US-89 was initially a return to the gravelly chip-sealed shoulder we disliked on US-2, but we hit a brief construction zone (much briefer than the 5 miles (of uphill) that the signs stated, and after that we had a whole newly-constructed road with smooth asphalt and proper shoulders!
Cresting that final hill brought us to a massive downhill to St. Mary Lake. Sounds fun, but the winds suddenly became really strong and unpredictable, and it felt like balancing on a knife edge (at 30 mph) the whole way down. We hit the “town” of St. Mary at the bottom, immediately bought two huckleberry ice cream cones (for a ridiculous $13.50) and collapsed onto a bench to cool our nerves and flush the adrenaline that was still buzzing through our systems.
Prices at the outside-the-park “grocery store” (which looked and felt like a proper mid-sized independent grocery store, but whose product selection was closer to a gas station) were no less insane. But they did have a small produce section, which we were unlikely to find in the park stores, so it was worth it for that alone (and oddly, the produce, much of it local/organic was the most-reasonably priced stuff in the store! Must have been different managers with different philosophies.)
We had cellular reception again, so we stopped at the park visitor Visitor Center and tried a couple setups for Rett’s weekly video therapy session until we found one that worked: out in the open to get Verizon signal on my phone, hotspotted into her phone, hung from her bike’s rear pannier, in front of her camp chair, all placed in front of some dense bushes to block the strong wind. I think it’s admirable and valuable that Rett’s so committed to getting help, but in a situation like this I wonder if the stress of making it happen cancels out some of the session’s benefits. I think we’ll need to rethink how to handle this balance going forward.
We’d booked a regular campsite at St. Mary’s, to potentially give Rett more privacy for her call than the shared hiker/biker site (which wasn’t needed), and also just because it was available. But man, it was a hot-ass site in the sun, with just some short little trees at the edges for us to squeeze next to with our chairs to catch a bit of relief.

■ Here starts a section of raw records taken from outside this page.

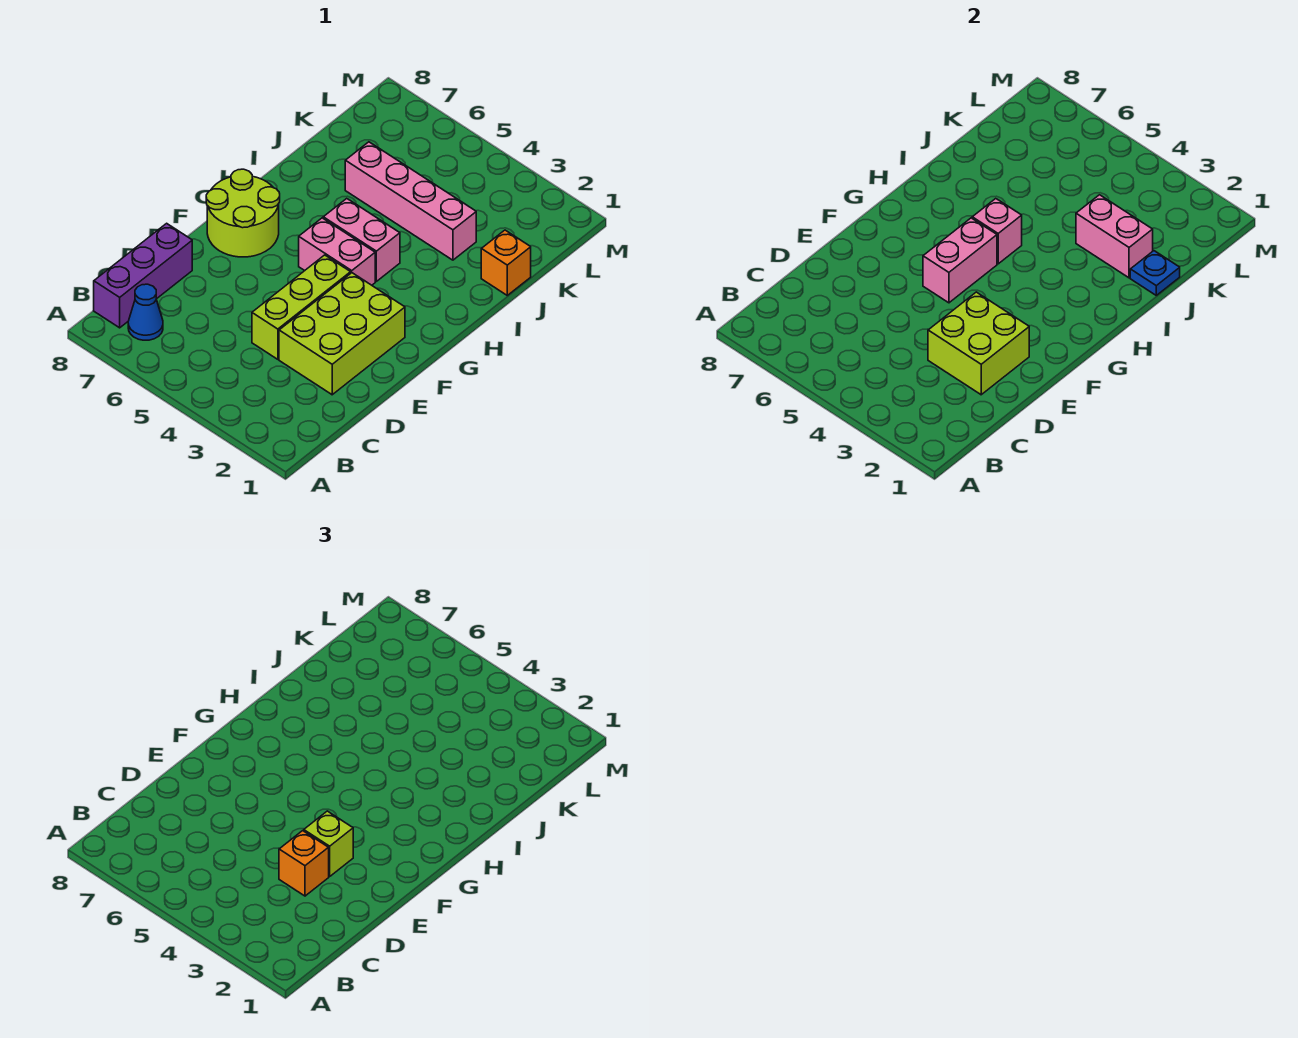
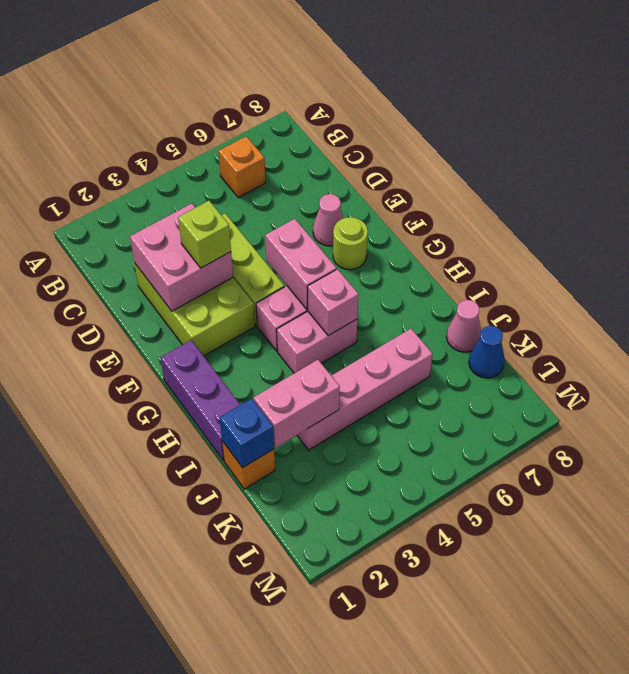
blue cone B7 level 1 -> blue cone K8 level 1
purple brick B8:D8 level 1 -> purple brick G1:I1 level 1
lime brick D2:E3 level 2 -> pink brick D2:E3 level 2
orange brick D3 level 3 -> orange brick B6 level 1
none -> pink cone E7 level 1
lime round brick F7:G8 level 1 -> lime round brick F7 level 1
blue plate J1 level 2 -> blue brick J1 level 2
none -> pink cone J8 level 1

St. Mary is one of the two campgrounds in the park with free showers, so we were ready after four days, but so was half of the park. I rode over for a mid-afternoon scouting trip, and there was already one person in line then, so it was sort of miraculous that we were able to jump right into an empty shower room after dinner. Especially since there was definitely a big line when we were through.
After the sun had sunk behind the nearest mountain, Rett called me over to the campground road to see a bright speck (presumably Venus) hovering right over the top of the same mountain. It’s rare that she points something out like that to me, so it was fun to stand there together in the growing twilight and watch that tiny light follow the sun down, lower, lower, and then surprisingly-fast, wink! It was gone too.